Spanish Colonization (1521 - 1898)
In 1519, Ferdinand Magellan set sail for the east in search of
an alternate path to the spice islands of Southeast Asia. During
the fifteenth and sixteenth centuries Arabs controlled the Middle
East and Mediterranean trade routes from Asia to Europe; as a
result, the Spanish and Portuguese were seeking other routes that
would give them direct access to the profitable Southeast Asian
spice trade. Magellan set foot on the Philippines on March 17,
1521, at Limasawa, Leyte. On March 31, the first Catholic mass
was celebrated, followed by the baptism of a local chief and about
800 of his subjects. On April 27, 1521, however, Magellan's visit
was cut short when a local chief named Lapu-lapu killed him in
battle. Magellan had departed Spain with five ships and 237 crewmembers;
one ship and eighteen men would survive the trip back to Spain.
Despite the high cost of the voyage, the Spanish spent the next
forty years trying to establish an outpost in the Southwest Asian
Spice Islands. In 1542, Ruy Lopez de Villalobos, commander of
the fourth voyage back to the archipelago, named the islands for
Prince Philip, heir to the Spanish throne - the West has known
the islands as the Philippines ever since. Despite making several
voyages back to the Philippines, Spain didn't establish a permanent
foothold in the islands until 1565, when Miguel Lopez de Legazpi
established a settlement at Cebu. In 1572, Legazpi moved his base
of operations to Manila.
The Catholic Church played a critical role in allowing Spain to
gain a foothold in the Philippines.

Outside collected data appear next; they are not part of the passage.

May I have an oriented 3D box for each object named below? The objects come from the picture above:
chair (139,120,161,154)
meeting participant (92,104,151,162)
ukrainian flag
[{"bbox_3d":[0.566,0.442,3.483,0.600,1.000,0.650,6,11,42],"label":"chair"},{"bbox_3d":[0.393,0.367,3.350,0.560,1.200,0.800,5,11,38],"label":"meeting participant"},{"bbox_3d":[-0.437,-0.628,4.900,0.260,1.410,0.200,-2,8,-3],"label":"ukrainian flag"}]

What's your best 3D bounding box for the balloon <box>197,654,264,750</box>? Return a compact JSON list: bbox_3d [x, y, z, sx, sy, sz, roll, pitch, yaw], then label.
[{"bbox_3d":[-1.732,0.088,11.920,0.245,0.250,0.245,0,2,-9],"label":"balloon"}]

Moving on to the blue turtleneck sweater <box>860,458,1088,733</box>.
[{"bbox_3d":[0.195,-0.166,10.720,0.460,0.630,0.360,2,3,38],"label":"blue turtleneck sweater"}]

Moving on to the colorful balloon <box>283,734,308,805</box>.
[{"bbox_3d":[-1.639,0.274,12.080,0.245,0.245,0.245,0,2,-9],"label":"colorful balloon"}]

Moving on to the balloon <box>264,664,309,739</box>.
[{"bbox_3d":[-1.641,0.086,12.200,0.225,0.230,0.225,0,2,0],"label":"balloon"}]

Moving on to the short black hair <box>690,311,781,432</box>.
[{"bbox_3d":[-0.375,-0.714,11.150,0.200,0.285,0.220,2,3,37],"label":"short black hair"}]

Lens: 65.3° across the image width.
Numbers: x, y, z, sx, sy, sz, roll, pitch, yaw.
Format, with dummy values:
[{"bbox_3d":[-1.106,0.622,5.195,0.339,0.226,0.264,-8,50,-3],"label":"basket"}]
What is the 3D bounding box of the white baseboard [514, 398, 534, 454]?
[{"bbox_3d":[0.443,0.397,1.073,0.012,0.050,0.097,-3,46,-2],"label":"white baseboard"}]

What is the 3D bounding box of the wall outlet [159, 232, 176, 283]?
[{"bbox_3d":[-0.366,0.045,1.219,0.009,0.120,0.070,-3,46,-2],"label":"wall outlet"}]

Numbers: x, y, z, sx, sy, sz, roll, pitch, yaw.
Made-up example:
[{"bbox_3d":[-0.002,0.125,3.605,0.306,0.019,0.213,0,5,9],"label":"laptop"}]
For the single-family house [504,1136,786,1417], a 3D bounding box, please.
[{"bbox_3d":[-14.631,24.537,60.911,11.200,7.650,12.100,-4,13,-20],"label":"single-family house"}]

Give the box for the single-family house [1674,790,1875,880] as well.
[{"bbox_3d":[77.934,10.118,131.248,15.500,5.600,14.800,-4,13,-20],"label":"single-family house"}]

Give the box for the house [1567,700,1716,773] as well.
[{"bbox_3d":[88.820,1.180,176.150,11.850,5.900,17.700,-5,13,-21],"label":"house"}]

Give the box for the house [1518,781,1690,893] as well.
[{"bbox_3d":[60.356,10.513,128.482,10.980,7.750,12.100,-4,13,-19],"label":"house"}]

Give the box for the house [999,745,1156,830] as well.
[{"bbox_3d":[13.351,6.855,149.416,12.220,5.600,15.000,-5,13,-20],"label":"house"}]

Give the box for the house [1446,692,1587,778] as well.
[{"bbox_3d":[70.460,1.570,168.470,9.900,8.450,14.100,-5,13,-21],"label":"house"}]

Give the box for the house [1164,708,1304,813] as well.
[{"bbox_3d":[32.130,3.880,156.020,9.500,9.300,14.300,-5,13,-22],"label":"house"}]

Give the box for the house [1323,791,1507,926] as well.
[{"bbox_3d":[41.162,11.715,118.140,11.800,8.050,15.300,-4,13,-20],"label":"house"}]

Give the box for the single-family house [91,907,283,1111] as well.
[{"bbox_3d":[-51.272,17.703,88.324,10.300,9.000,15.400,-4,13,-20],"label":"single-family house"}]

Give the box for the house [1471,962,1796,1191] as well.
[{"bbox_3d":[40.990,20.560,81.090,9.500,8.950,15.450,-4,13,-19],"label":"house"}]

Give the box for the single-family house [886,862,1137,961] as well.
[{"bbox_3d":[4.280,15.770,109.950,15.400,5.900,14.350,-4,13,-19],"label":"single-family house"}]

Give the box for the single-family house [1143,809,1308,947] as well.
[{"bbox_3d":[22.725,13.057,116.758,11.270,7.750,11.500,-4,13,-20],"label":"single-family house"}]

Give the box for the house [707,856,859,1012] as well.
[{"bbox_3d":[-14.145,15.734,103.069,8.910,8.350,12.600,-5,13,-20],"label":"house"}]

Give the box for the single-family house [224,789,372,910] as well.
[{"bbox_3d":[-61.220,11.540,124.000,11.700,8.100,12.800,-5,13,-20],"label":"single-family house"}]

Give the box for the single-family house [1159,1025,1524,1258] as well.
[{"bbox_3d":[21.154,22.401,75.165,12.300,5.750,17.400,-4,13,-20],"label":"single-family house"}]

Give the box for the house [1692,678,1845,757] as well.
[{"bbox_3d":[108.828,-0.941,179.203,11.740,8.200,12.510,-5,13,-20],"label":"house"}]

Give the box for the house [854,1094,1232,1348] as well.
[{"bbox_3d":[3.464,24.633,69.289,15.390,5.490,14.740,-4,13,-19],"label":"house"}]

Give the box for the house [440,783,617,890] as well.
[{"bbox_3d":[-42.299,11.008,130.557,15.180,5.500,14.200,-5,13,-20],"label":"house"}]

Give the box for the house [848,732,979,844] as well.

Spanish missionaries were
quick to learn local languages, and Catholic rituals were interpreted
in accordance with natives' indigenous beliefs and values. As
a result, a kind of folk Catholicism developed in the Philippines;
80% of the Philippine population still practices Catholicism.
While Catholic missionaries were able to spread Spanish authority
throughout the archipelago, Islam continued as the primary religion
in southern Mindanao.
In order to support their colonial venture in the Philippines
the Spanish collected a head tax, imposed forms of forced labor,
and mandated the compulsory sale of agricultural products to the
government. Since subsistence agriculture was the norm in the
Philippines, these measures had an adverse impact on the population;
rebellions were common, but the Spanish used "divide and
conquer" techniques to prevent the emergence of a widespread
revolutionary movement.
The Spanish also used Manila as a trade port, connecting markets
in China with their colonies in Mexico and South America. Because
of these contacts with China, the Chinese population of the Philippines
increased rapidly. Chinese immigrants played a vital role in the
archipelago's economy, acting as mid-level merchants and moneylenders.
Since the non-Christian Chinese were viewed as "infidels"
by Spanish authorities, they were forced to live in segregated
ghettos in Manila. Through the centuries, however, the Chinese
eventually intermarried with Spanish or indigenous peoples, adding
even more diversity to the Philippines' cultural mix.
As Spain's colonial possessions in the Americas gained independence
in the early nineteenth century, the Spanish were forced to re-evaluate
their economic policies in the Philippines. In 1834, the port
of Manila was opened to world trade. In addition, the production
of cash crops increased greatly during the nineteenth century.
As a class of wealthy landowners and merchants emerged, young
Filipinos began traveling to Spain and other parts of Europe to
complete their studies. These expatriate scholars soon formed
the core of a new reform movement called the Propaganda Movement,
which lasted roughly from 1880 to 1895. This movement called for
the annexation of the Philippines, Filipino representation in
the Spanish legislature, freedom of the speech and the press,
and Filipino equality before the law. Intellectuals such as Jose
Rizal and Marcelo del Pilar became the leading figures in this
reform movement.
When calls for reform were ignored by Spanish officials, a secret,
revolutionary group called the Katipunan gained popularity. The
Katipunan was founded by Andres Bonifacio and Emilio Jacinto in
1892. The group was especially adept at recruiting peasants and
members of the working class. While Jose Rizal, a key figure of
the Propaganda Movement, opposed the Katipunan's calls for Philippine
independence, the Katipunan viewed Rizal as the key figure of
Philippine resistance; Rizal's imprisonment in 1892 and subsequent
execution in 1896 emboldened the resolve of the revolutionary
group. As the war for independence gained momentum, members of
the Philippine elite became active in the Katipunan. This became
significant when General Emilio Aguinaldo, a wealthy landowner,
took control of the Katipunan and had Andres Bonifacio executed.
Aguinaldo modified the goals of the group to include the possibility
of Philippine integration into the Spanish empire in exchange
for church lands. This move prompted some to suggest that Aguinaldo
and other elites were willing to betray the original goals of
the Katipunan as long as the elites' self-serving interests were
met. The war against the Spanish continued, however.